The VR Revolution Isn’t Quite A Revolution Yet

Last year, blogger and futurist, Robert Scoble announced that he was leaving Rackspace to join the VR revolution. Scoble said then that part of the reason for his shift into VR was the excitement people showed at trying VR for the first time. People were and are genuinely moved by their first forays into VR experiences. It’s a rush of something new and exciting, an entirely new way of experiencing a game and your own senses. But yet, does that rush survive past the first experience, to the second, to the third, to the hundredth? Can excitement alone make technology relevant?

Even in his announcement, Scoble pointed to some of the downsides of emerging VR technologies — the biggest of which is that it is an emerging technology and therefore still expensive, buggy and lacking a built in market. When he wrote the post he was still waiting for his Occulus Rift headset to arrive, to finish off the $3000 VR system he’d invested in. At that cost it’s difficult to see how VR can make a serious impact in the consumer or business worlds.
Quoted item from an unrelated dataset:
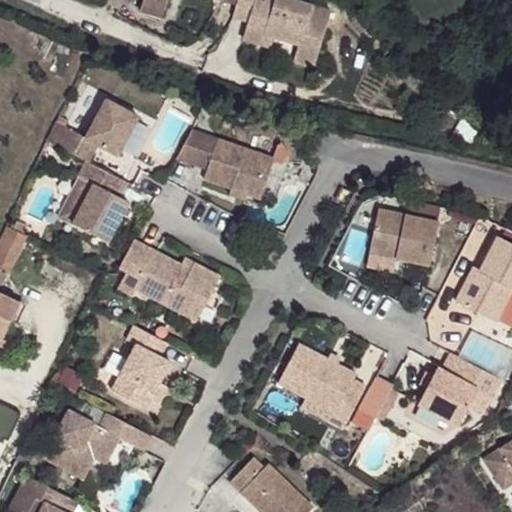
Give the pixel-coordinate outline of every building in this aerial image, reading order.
[(143,0),(141,11),(163,17),(168,0),(224,0),(237,4),(252,9),(249,20),(244,39),(261,44),(265,35),(283,41),(298,45),(294,60),(314,67),(331,11),(296,0),(143,0)] [(237,4),(233,16),(249,20),(252,9),(237,4)] [(298,45),(283,41),(278,55),(294,60),(298,45)] [(409,83),(415,73),(402,61),(394,69),(409,83)] [(437,95),(415,73),(409,83),(419,90),(423,95),(417,107),(429,112),(437,95)] [(49,135),(89,154),(91,155),(98,142),(92,139),(94,135),(100,137),(120,147),(140,107),(107,91),(96,112),(87,130),(71,121),(58,115),(49,135)] [(238,182),(255,188),(268,192),(282,151),(196,121),(184,145),(215,156),(209,171),(238,182)] [(91,155),(89,154),(81,171),(97,178),(77,219),(114,237),(134,195),(123,190),(131,174),(91,155)] [(62,213),(77,219),(97,178),(81,171),(62,213)] [(253,193),(255,188),(238,182),(236,187),(253,193)] [(353,184),(344,203),(366,213),(374,195),(353,184)] [(382,248),(411,253),(443,260),(452,216),(390,204),(382,248)] [(0,348),(21,304),(19,303),(24,294),(5,284),(28,234),(10,226),(0,247),(0,348)] [(141,232),(126,261),(134,264),(125,282),(139,289),(143,281),(205,312),(228,266),(201,253),(197,260),(188,255),(141,232)] [(490,274),(484,271),(471,296),(493,308),(511,318),(511,315),(511,233),(496,264),(490,274)] [(408,269),(411,253),(382,248),(379,263),(408,269)] [(197,260),(201,253),(191,249),(188,255),(197,260)] [(489,261),(484,271),(490,274),(496,264),(489,261)] [(511,315),(511,318),(493,308),(486,321),(504,331),(510,333),(511,332),(511,315)] [(175,340),(142,322),(133,337),(142,341),(117,388),(152,407),(165,381),(177,360),(167,354),(175,340)] [(374,371),(354,361),(344,356),(314,342),(294,381),(323,396),(353,411),(348,419),(362,426),(384,382),(371,376),(374,371)] [(508,395),(511,387),(511,372),(467,348),(457,366),(452,364),(449,370),(442,384),(433,401),(473,422),(483,404),(492,387),(508,395)] [(344,356),(354,361),(356,356),(347,351),(344,356)] [(442,384),(449,370),(443,367),(436,380),(442,384)] [(390,373),(367,419),(383,427),(390,414),(405,385),(407,381),(390,373)] [(165,381),(152,407),(159,411),(173,385),(165,381)] [(413,389),(405,385),(390,414),(397,417),(402,407),(404,408),(413,389)] [(505,401),(508,395),(492,387),(483,404),(492,410),(505,401)] [(161,434),(116,411),(84,394),(52,455),(92,477),(103,455),(114,462),(128,435),(153,449),(161,434)] [(319,404),(348,419),(353,411),(323,396),(319,404)] [(0,435),(9,440),(12,441),(25,415),(0,402),(0,435)] [(511,434),(486,449),(504,479),(511,474),(511,434)] [(0,435),(0,441),(6,444),(9,440),(0,435)] [(246,481),(257,493),(274,511),(328,511),(286,465),(281,469),(272,458),(246,481)] [(59,485),(38,474),(19,511),(20,511),(84,511),(90,501),(59,485)]
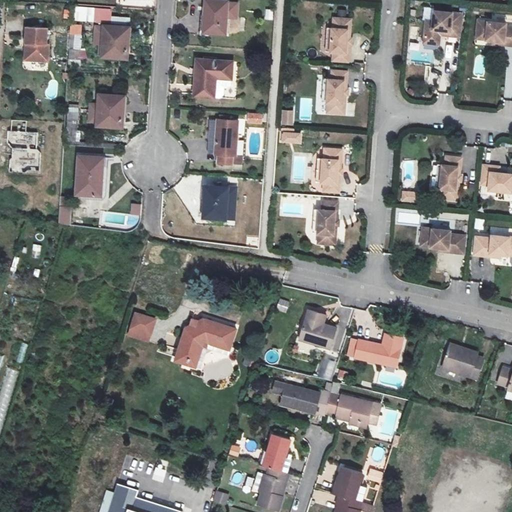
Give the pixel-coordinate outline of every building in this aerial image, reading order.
[(110,23),(112,9),(76,4),(74,19),(110,23)] [(230,7),(205,5),(203,35),(227,36),(230,7)] [(431,22),(424,22),(422,39),(437,41),(438,36),(438,31),(447,32),(447,37),(457,38),(459,15),(432,12),(431,22)] [(347,41),(349,21),(334,20),(333,30),(331,30),(330,30),(328,54),(331,54),(330,63),(346,63),(347,45),(345,45),(345,41),(347,41)] [(82,33),(82,24),(70,24),(70,33),(82,33)] [(501,47),(511,48),(511,30),(504,30),(504,26),(476,24),(475,36),(485,37),(484,42),(492,43),(502,44),(501,47)] [(29,47),(29,64),(48,65),(49,47),(47,47),(48,31),(27,30),(26,47),(29,47)] [(126,34),(106,33),(104,64),(128,65),(129,52),(125,52),(126,34)] [(78,39),(70,39),(69,52),(76,53),(78,39)] [(234,65),(197,62),(195,99),(214,100),(215,90),(232,92),(234,65)] [(57,65),(56,76),(66,77),(67,66),(57,65)] [(344,92),(345,73),(330,72),(329,81),(327,81),(325,104),(326,105),(329,105),(328,115),(343,116),(344,96),(341,96),(342,92),(344,92)] [(441,78),(438,89),(448,91),(450,81),(441,78)] [(122,101),(102,100),(101,126),(124,127),(125,115),(121,115),(122,101)] [(282,109),(281,125),(293,125),(294,110),(282,109)] [(262,119),(248,118),(247,125),(261,126),(262,119)] [(8,170),(40,172),(41,149),(36,148),(37,131),(26,131),(27,120),(11,119),(8,170)] [(81,124),(71,123),(70,136),(80,137),(81,124)] [(237,131),(205,130),(204,155),(214,155),(214,166),(233,167),(237,131)] [(280,143),(302,144),(302,130),(280,130),(280,143)] [(323,185),(322,193),(338,194),(339,176),(336,176),(337,172),(339,172),(341,152),(326,151),(325,161),(322,161),(320,185),(323,185)] [(461,179),(463,160),(447,159),(446,167),(444,167),(441,191),(442,190),(445,191),(444,201),(458,203),(460,183),(458,182),(458,178),(461,179)] [(101,162),(78,160),(75,196),(101,199),(103,181),(101,181),(101,162)] [(501,169),(485,167),(483,186),(490,187),(490,192),(511,194),(511,176),(507,175),(500,175),(501,172),(501,169)] [(227,189),(207,188),(205,221),(225,223),(227,189)] [(418,202),(418,191),(401,190),(401,201),(418,202)] [(131,203),(130,214),(141,215),(141,203),(131,203)] [(336,223),(337,204),(322,203),(321,212),(318,211),(317,235),(321,235),(320,245),(334,246),(335,227),(333,227),(333,222),(336,223)] [(71,225),(71,206),(59,206),(58,224),(71,225)] [(452,234),(424,230),(422,243),(432,244),(432,249),(439,250),(449,251),(449,255),(465,257),(467,238),(451,237),(452,234)] [(493,241),(477,240),(475,258),(491,259),(492,256),(501,257),(509,258),(510,252),(511,252),(511,240),(493,238),(493,241)] [(304,316),(302,325),(321,330),(323,321),(304,316)] [(152,324),(134,319),(127,340),(146,346),(152,324)] [(201,323),(200,328),(190,324),(187,334),(183,333),(172,366),(186,369),(188,363),(195,365),(200,351),(204,352),(206,348),(227,354),(234,334),(201,323)] [(321,330),(302,325),(297,345),(327,353),(333,332),(321,330)] [(381,347),(359,342),(355,361),(395,369),(401,341),(384,337),(381,347)] [(449,344),(448,349),(469,353),(470,348),(449,344)] [(226,359),(227,354),(206,348),(204,352),(226,359)] [(477,355),(469,353),(448,349),(444,369),(474,374),(477,355)] [(200,351),(195,365),(188,363),(186,369),(198,373),(204,352),(200,351)] [(6,379),(12,382),(18,374),(12,370),(6,379)] [(508,373),(499,371),(496,387),(507,389),(506,393),(511,393),(511,372),(511,374),(509,382),(506,382),(508,373)] [(324,415),(329,394),(318,391),(318,394),(284,386),(279,406),(313,415),(313,413),(324,416),(324,415)] [(371,405),(329,394),(324,415),(348,420),(366,425),(371,405)] [(366,425),(348,420),(347,425),(365,430),(366,425)] [(262,452),(257,467),(267,470),(281,474),(286,460),(286,459),(282,458),(287,441),(270,436),(265,453),(262,452)] [(239,456),(240,445),(230,445),(229,455),(239,456)] [(106,511),(124,455),(119,453),(108,491),(104,491),(97,511),(106,511)] [(149,462),(124,454),(124,455),(106,511),(180,511),(157,505),(154,511),(140,511),(129,508),(133,498),(135,491),(139,492),(142,482),(148,463),(149,462)] [(290,461),(286,460),(281,474),(286,475),(290,461)] [(159,466),(148,463),(142,482),(152,485),(159,466)] [(286,475),(281,474),(267,470),(265,477),(263,485),(260,483),(257,493),(260,494),(257,505),(276,511),(280,497),(277,496),(279,490),(282,491),(287,475),(286,475)] [(333,484),(329,495),(337,497),(355,502),(355,501),(360,486),(363,476),(343,470),(338,485),(333,484)] [(257,471),(253,488),(258,489),(262,473),(257,471)] [(368,479),(380,483),(383,476),(370,471),(368,479)] [(368,488),(360,486),(355,501),(363,503),(368,488)] [(216,490),(213,501),(226,505),(230,494),(216,490)] [(355,502),(337,497),(334,506),(337,507),(335,511),(357,511),(360,504),(355,502)] [(141,511),(145,501),(133,498),(129,508),(140,511),(141,511)] [(145,501),(141,511),(154,511),(157,505),(145,501)]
Its ubiquity at tech conferences and now consumer conventions (and even art shows!) does little to suggest how such technologies might really be used. Although we’re all considering ways that VR and related technologies might be used, the high cost of these technologies (and the various barriers to entry, including a lack of familiarity) makes them impractical even for large businesses, outside of a promotional tool.

Mike Haberman, writing here on B4J, suggested that the much cheaper Google Cardboard could be used in on boarding. What I think he, and Jessica with her Pokemon Go Happy Hour experiment, get right is scale. Both Mike and Jessica have looked at small ways to incorporate augmented reality into their normal recruiting and HR practice. Using Google Cardboard to onboard or Pokemon Go to recruit are both contained experiments that require little investment, retain some of the excitement of new technologies and new ways of doing things, but come with little risk. They can be scaled up if they work, or abandoned without regret if they don’t. And they’re the kind of experiments that can build familiarity, making business leaders more comfortable with bigger and perhaps more revolutionary experiments down the line.

What Is VR For?

Bishop says that VR was at its best at SDCC when it was used to add depth to existing properties. But just adding more content wasn’t enough — the best VR installations both gave fans more of what they craved, be it Teen Wolf, Walking Dead or Mr. Robot, but also were consistently interesting experiences in and of themselves. That is, they were good content that built on other good content and the supporting technology was smooth enough that the VR experience was seamless, not necessarily calling attention to itself as VR.

The importance of good content is as important in the workplace is just as important as it is in the entertainment world. Incorporating VR and augmented reality into the workplace sounds exciting, of course, but it has to be about more than the VR experience itself — it has to be purposeful, practical and provide a serious return on investment. It must be able to deliver the essential content of the workplace — be it onboarding materials, sales pitches, or some kind of workflow — and then add more. VR installations at trade shows, conferences and conventions make sense, I think. In that context they’re advertising. Something exciting to hopefully get you, the consumer and user, excited about the organizations real products and services.

But when it comes to VR in the workplace, the key is this: What is the business case? What is its real fundamental purpose? And what will be its return on investment?